- _Raw records_:
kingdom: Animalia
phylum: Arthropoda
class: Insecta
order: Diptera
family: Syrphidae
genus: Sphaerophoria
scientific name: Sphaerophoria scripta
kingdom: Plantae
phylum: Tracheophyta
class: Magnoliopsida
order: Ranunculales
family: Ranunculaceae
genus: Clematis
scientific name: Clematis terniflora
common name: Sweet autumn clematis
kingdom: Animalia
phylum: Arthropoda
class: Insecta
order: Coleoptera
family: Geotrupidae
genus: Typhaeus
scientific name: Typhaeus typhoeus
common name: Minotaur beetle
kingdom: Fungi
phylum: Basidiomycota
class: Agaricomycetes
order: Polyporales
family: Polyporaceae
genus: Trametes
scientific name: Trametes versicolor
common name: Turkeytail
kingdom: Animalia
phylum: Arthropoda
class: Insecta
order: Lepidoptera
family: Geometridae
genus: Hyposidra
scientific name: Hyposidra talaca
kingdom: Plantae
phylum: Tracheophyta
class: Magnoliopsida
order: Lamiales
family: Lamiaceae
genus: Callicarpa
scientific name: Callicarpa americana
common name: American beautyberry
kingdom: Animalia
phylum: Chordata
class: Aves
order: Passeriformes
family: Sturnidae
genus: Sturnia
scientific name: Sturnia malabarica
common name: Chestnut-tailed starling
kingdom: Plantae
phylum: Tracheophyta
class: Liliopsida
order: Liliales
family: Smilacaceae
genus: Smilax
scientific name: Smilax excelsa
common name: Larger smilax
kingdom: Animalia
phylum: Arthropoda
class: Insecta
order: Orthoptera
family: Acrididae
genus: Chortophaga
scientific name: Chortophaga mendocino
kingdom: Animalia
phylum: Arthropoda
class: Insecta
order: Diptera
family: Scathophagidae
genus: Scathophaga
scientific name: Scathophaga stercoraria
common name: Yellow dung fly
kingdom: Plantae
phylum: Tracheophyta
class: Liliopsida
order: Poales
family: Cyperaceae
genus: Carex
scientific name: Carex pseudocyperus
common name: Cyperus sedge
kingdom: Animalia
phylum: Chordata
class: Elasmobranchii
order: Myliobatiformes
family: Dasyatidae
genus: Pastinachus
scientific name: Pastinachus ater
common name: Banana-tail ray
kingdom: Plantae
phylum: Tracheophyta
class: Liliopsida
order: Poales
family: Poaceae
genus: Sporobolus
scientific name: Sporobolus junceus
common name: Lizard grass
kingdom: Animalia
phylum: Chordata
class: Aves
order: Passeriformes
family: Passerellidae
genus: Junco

- _What the task asks_:
Update every line of the records so that "common name" becomes "vernacular name", and leave everything else as it is.

- _Written response_:
kingdom: Animalia
phylum: Arthropoda
class: Insecta
order: Diptera
family: Syrphidae
genus: Sphaerophoria
scientific name: Sphaerophoria scripta
kingdom: Plantae
phylum: Tracheophyta
class: Magnoliopsida
order: Ranunculales
family: Ranunculaceae
genus: Clematis
scientific name: Clematis terniflora
vernacular name: Sweet autumn clematis
kingdom: Animalia
phylum: Arthropoda
class: Insecta
order: Coleoptera
family: Geotrupidae
genus: Typhaeus
scientific name: Typhaeus typhoeus
vernacular name: Minotaur beetle
kingdom: Fungi
phylum: Basidiomycota
class: Agaricomycetes
order: Polyporales
family: Polyporaceae
genus: Trametes
scientific name: Trametes versicolor
vernacular name: Turkeytail
kingdom: Animalia
phylum: Arthropoda
class: Insecta
order: Lepidoptera
family: Geometridae
genus: Hyposidra
scientific name: Hyposidra talaca
kingdom: Plantae
phylum: Tracheophyta
class: Magnoliopsida
order: Lamiales
family: Lamiaceae
genus: Callicarpa
scientific name: Callicarpa americana
vernacular name: American beautyberry
kingdom: Animalia
phylum: Chordata
class: Aves
order: Passeriformes
family: Sturnidae
genus: Sturnia
scientific name: Sturnia malabarica
vernacular name: Chestnut-tailed starling
kingdom: Plantae
phylum: Tracheophyta
class: Liliopsida
order: Liliales
family: Smilacaceae
genus: Smilax
scientific name: Smilax excelsa
vernacular name: Larger smilax
kingdom: Animalia
phylum: Arthropoda
class: Insecta
order: Orthoptera
family: Acrididae
genus: Chortophaga
scientific name: Chortophaga mendocino
kingdom: Animalia
phylum: Arthropoda
class: Insecta
order: Diptera
family: Scathophagidae
genus: Scathophaga
scientific name: Scathophaga stercoraria
vernacular name: Yellow dung fly
kingdom: Plantae
phylum: Tracheophyta
class: Liliopsida
order: Poales
family: Cyperaceae
genus: Carex
scientific name: Carex pseudocyperus
vernacular name: Cyperus sedge
kingdom: Animalia
phylum: Chordata
class: Elasmobranchii
order: Myliobatiformes
family: Dasyatidae
genus: Pastinachus
scientific name: Pastinachus ater
vernacular name: Banana-tail ray
kingdom: Plantae
phylum: Tracheophyta
class: Liliopsida
order: Poales
family: Poaceae
genus: Sporobolus
scientific name: Sporobolus junceus
vernacular name: Lizard grass
kingdom: Animalia
phylum: Chordata
class: Aves
order: Passeriformes
family: Passerellidae
genus: Junco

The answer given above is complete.